YÖK'ün Cumhurbaşkanına altı aday sunması gerekiyor. YÖK üç kişiyi de dolgu aday olarak listeye yazıyor.
Bu arada üçüncü adayı tasfiye ediyor. Onun yerine bir oy alan bir kişiyi koyuyor.
Üçüncü aday, Galatasaray Üniversitesi Hukuk Fakültesi Dekanı Prof. Dr. Köksal Bayraktar. Bayraktar'ın biçilme gerekçesi yaş haddi. Bayraktar 1941 doğumlu ve 66 yaşında. Emeklilik yaşı ise 67. Yani emekliliğe bir yılı var ama, tasfiyeye uğruyor.
Peki acaba YÖK Başkanı Erdoğan Teziç kaç yaşında? O ise, 1936 doğumlu, buna göre Köksal Bayraktar'dan 5 yaş büyük. Ama YÖK Başkanı. Yaş haddi ona işlemiyor.
Böyle bir durum.
Olaya neresinden baksanız garipliklerle dolu.
Öğretim üyelerinin seçimi ile oluşan bir listeyi, YÖK'ün yeniden tanzimi sakat. Neye göre bu yeni sıralamayı yapacaksınız? 32 oy alanı neye göre tasfiye edecek veya alt sıraya atacaksınız da yerine 1 oy alanı hangi mantıkla koyacaksınız? Tasfiye edilen insan, bilim adamı, kendisinin hangi gerekçe ile tasfiye edildiğini düşünecek? "Sakıncalı" bir adam görüntüsünden kendisini nasıl kurtaracak?
Bu arada YÖK, bir de, rektör adayları ile mülakat yapıyor.
Bu mülakat işi hepten acayip. Bir tür nabız yoklaması. İdeolojik röntgen. Ondan sonra gelen tasfiyeler, daha bir anlam yüklü oluyor.
YÖK'ün sıralaması, bir de Çankaya'da elden geçiyor. Orada da geçmişte çok tartışmalı kararlar verildi. En altta gelenler en üste çıkarılabildi.
Peki, Çankaya neden alt üst eder gelen listeyi?
Tercih sebebi nedir?
Şöyle bilgiler geldi o zamanlar: Cumhurbaşkanı kapıcılardan bile sordurttu, bu adam nasıl diye? Eşi nasıl, çocukları nasıl, hangi okula, hangi kursa giderler? İhbarlar, jurnaller var mı hakkında? Olağanüstü dönem dosyaları var mı?

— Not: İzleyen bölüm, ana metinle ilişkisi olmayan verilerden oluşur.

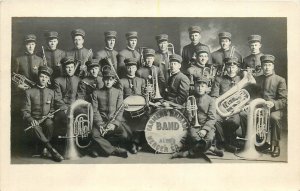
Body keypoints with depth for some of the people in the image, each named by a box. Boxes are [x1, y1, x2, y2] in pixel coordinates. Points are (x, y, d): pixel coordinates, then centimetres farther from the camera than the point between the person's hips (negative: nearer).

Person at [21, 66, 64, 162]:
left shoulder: (51, 92, 13)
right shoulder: (29, 92, 4)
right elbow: (25, 111, 1)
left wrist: (51, 114, -7)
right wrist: (31, 120, -19)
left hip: (47, 118, 1)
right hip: (35, 120, -1)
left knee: (49, 123, -36)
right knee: (35, 127, -37)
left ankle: (45, 147, -17)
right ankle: (52, 150, -37)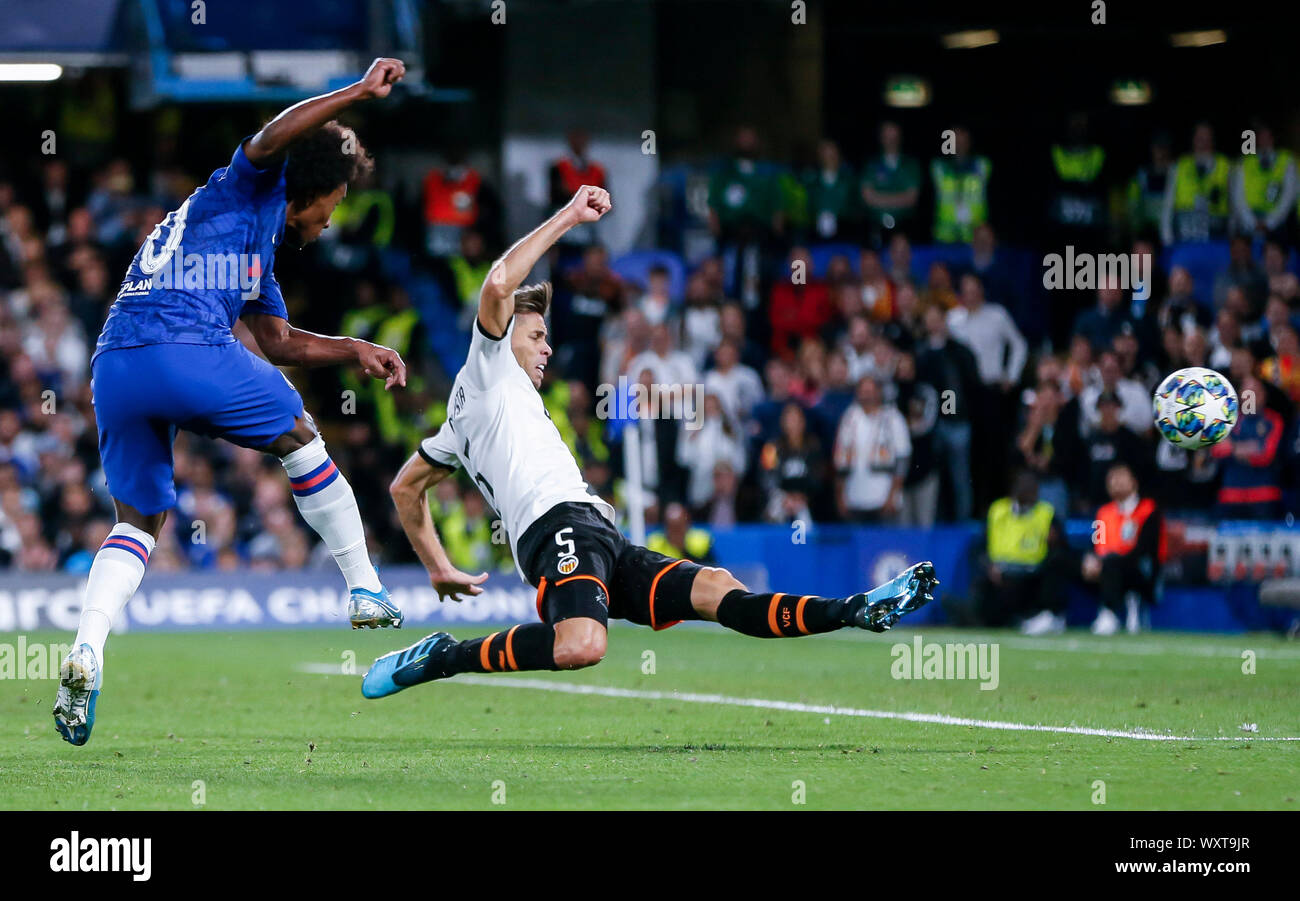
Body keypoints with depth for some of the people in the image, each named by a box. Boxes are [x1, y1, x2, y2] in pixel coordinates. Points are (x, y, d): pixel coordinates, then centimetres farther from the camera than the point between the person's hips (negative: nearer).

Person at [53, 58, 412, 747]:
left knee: (139, 519, 16)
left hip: (113, 370, 9)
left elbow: (279, 341, 45)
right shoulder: (244, 192, 12)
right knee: (299, 438, 13)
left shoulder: (260, 248, 36)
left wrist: (356, 350, 41)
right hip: (187, 349, -9)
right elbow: (272, 139, -11)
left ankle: (85, 653, -7)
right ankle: (365, 594, 20)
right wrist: (359, 93, -11)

Bir kere YÖK'e listeleri alt üst etme yetkisini vermişseniz, YÖK, adayları mülakatlarla sorgulayabiliyorsa, asıl tercih makamı olan Cumhurbaşkanı da başka soruşturmaları yürütecektir. Türkiye'de düzen böyle işlemektedir.
Peki şimdi ne olacak?
Çankaya'da Sezer değil, Gül var.
Gül de bu sistemi işletsin mi?
Tepkiler hazır. Dünkü adaletsizliği alkışlayanlar, şimdilerde pusuya yatmış adalet savunuculuğuna soyunmaya hazırlanıyorlar.
"Gül listeleri alt – üst etmesin!"
Adalet tabii ki önemli.
Adalet mülkün temeli.
Sayın Gül, adaleti önemseyen bir devlet adamı olarak tanındı.

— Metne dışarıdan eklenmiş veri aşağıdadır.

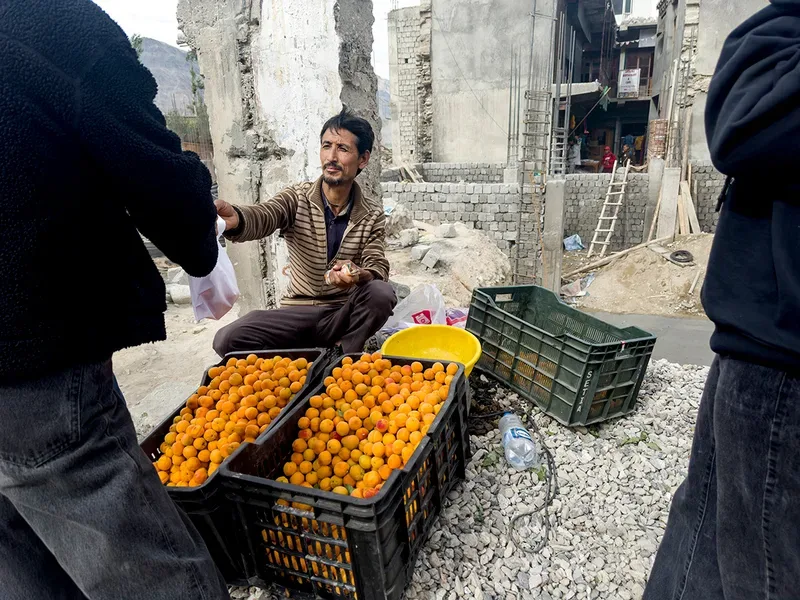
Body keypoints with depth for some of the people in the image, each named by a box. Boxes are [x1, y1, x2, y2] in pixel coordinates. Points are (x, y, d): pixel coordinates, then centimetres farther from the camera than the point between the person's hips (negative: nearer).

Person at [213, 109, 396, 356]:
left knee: (381, 293, -32)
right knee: (228, 340, -21)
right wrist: (235, 219, -49)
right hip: (297, 312, 1)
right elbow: (263, 216, -24)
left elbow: (378, 268, -9)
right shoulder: (297, 197, -4)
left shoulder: (372, 215, -2)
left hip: (343, 314, 0)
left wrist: (359, 275, -35)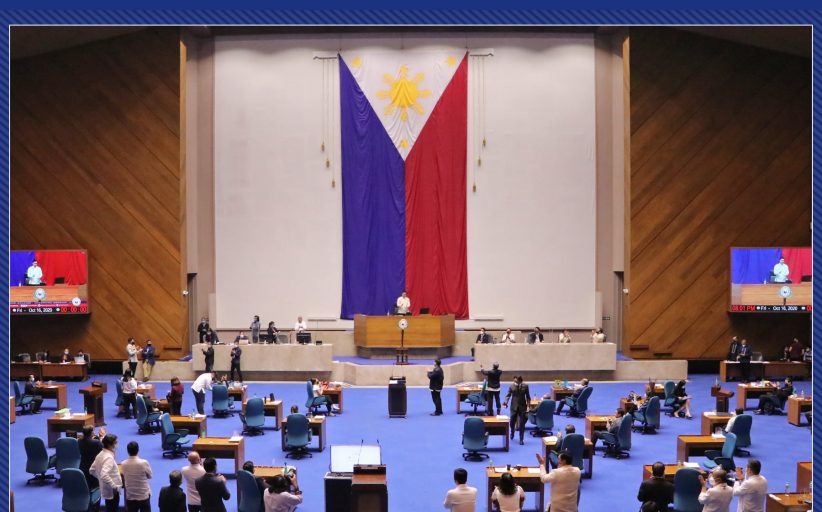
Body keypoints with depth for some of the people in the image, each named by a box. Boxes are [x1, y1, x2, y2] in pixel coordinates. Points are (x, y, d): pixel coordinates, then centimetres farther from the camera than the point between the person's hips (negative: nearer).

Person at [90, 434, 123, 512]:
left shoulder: (100, 455, 6)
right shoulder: (109, 457, -23)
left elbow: (92, 470, 15)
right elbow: (104, 475, -34)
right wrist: (114, 486, -25)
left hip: (106, 490, 9)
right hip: (112, 491, -9)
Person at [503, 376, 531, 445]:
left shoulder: (525, 386, -5)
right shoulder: (511, 385, -5)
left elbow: (528, 396, 1)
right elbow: (508, 395, -5)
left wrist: (528, 405, -7)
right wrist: (506, 402, -23)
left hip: (522, 406, -1)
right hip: (514, 406, 1)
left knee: (522, 424, 2)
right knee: (512, 421, 9)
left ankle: (521, 439, 12)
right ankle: (512, 433, 41)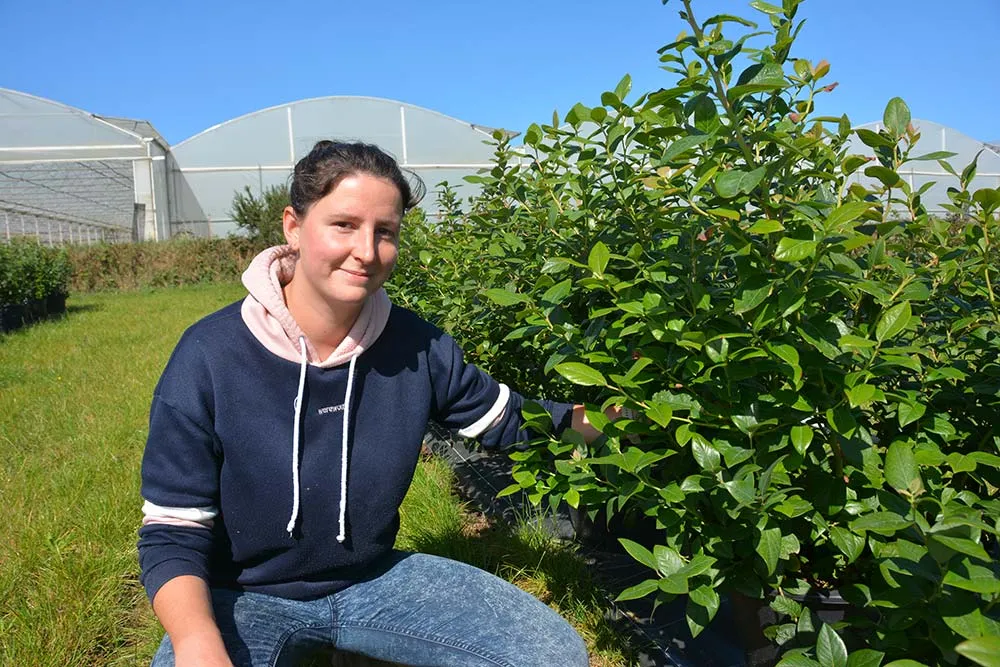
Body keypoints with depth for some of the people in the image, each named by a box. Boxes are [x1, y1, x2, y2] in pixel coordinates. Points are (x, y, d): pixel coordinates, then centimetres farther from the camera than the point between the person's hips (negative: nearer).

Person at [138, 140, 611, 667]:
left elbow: (505, 420, 7)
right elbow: (174, 533, -15)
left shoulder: (418, 347, -9)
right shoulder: (210, 356, -19)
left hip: (372, 580, 3)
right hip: (246, 599, -3)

Sayın Gül, YÖK sisteminin nasıl bir sancı odağı olduğunu bilerek geliyor.
Onun için, verdiği kararların adalet duygusunu rencide etmeyecek nitelikte olmasına, isminin rektör tartışmaları içinde en az geçmesine de itina edecektir.
Ama yine sayın Gül, bu YÖK sisteminin değişmesinin kaçınılmaz olduğunu da , Türkiye'nin üniversite alanında köklü bir reforma ihtiyaç duyduğunu da bilmektedir. Üniversitelerin kısır siyasi çekişmeler içinde rol almasını değil, Türkiye'nin tırmanışında öncü rolü üstlenmesi gerektiğinin altını çizmektedir.

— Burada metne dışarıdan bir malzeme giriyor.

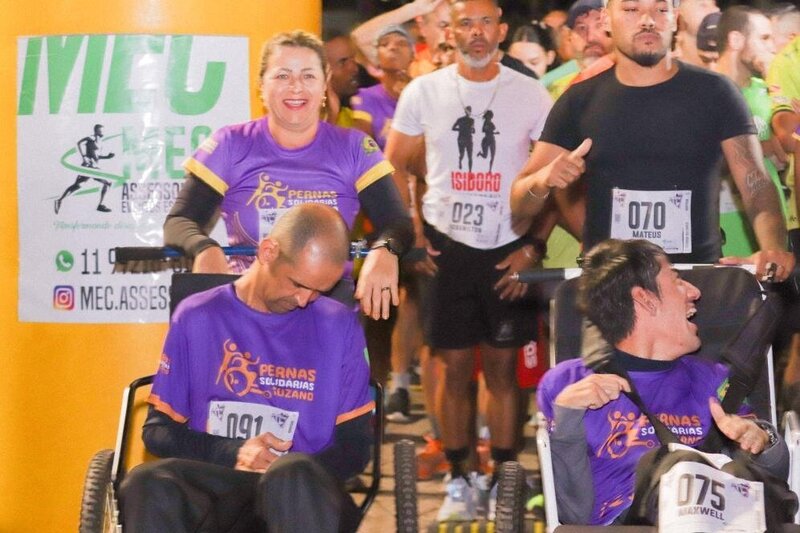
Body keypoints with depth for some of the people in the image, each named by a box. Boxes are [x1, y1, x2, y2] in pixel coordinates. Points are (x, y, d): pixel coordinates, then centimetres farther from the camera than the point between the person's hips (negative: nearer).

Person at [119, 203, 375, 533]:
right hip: (211, 494, 1)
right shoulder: (197, 317, 11)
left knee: (293, 475, -37)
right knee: (147, 484, -34)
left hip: (303, 498, -1)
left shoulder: (339, 326, 12)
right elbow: (158, 429, 11)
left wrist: (293, 476, -11)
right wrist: (232, 454, -8)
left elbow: (355, 444, 11)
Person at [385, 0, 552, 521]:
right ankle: (460, 480, 11)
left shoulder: (531, 94, -1)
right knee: (455, 365, 3)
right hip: (446, 245, 1)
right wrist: (411, 236, -2)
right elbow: (395, 166, 8)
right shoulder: (423, 92, 2)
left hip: (509, 249, -1)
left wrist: (534, 246, -6)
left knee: (504, 366, 3)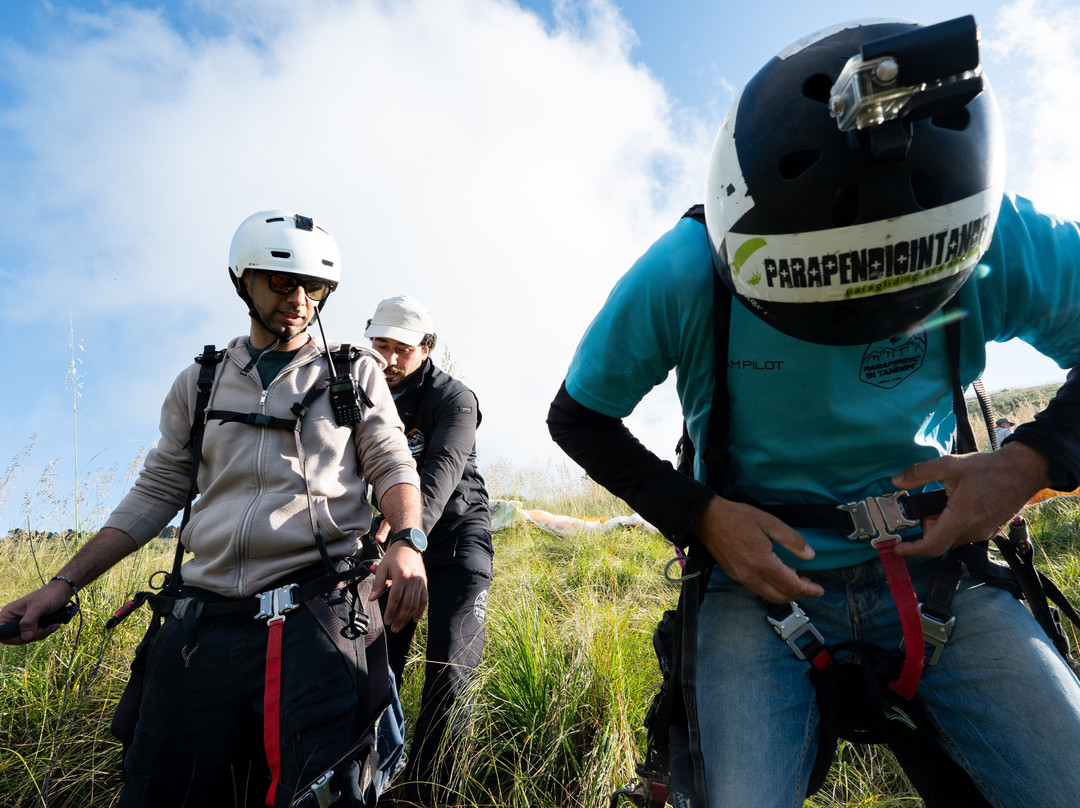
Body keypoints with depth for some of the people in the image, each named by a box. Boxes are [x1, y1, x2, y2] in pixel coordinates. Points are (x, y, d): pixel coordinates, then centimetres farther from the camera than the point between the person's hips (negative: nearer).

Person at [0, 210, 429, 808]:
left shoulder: (354, 372, 9)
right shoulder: (199, 384, 16)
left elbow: (393, 466, 3)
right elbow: (156, 492, 17)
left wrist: (406, 542, -16)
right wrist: (63, 584, 11)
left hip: (316, 614, -3)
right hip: (203, 621, 4)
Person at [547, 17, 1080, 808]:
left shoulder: (995, 240, -13)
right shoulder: (682, 278, -18)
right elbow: (578, 417, -5)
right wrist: (700, 515, -16)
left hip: (927, 562, 2)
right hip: (760, 574, -1)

Türkiye'nin önünde acil bir üniversite reformu vardır. Belki de bunun sözcülüğünü en çok sayın Cumhurbaşkanı yapacaktır. Üniversiteleri, kısır tartışma ortamından çıkarıp, bilim alanında yoğunlaştırmak, Türkiye için en hayati adım olacaktır. İnanıyorum ki Türkiye, bu alanda öncülük edecek olan bir devlet adamını gönülden alkışlayacaktır.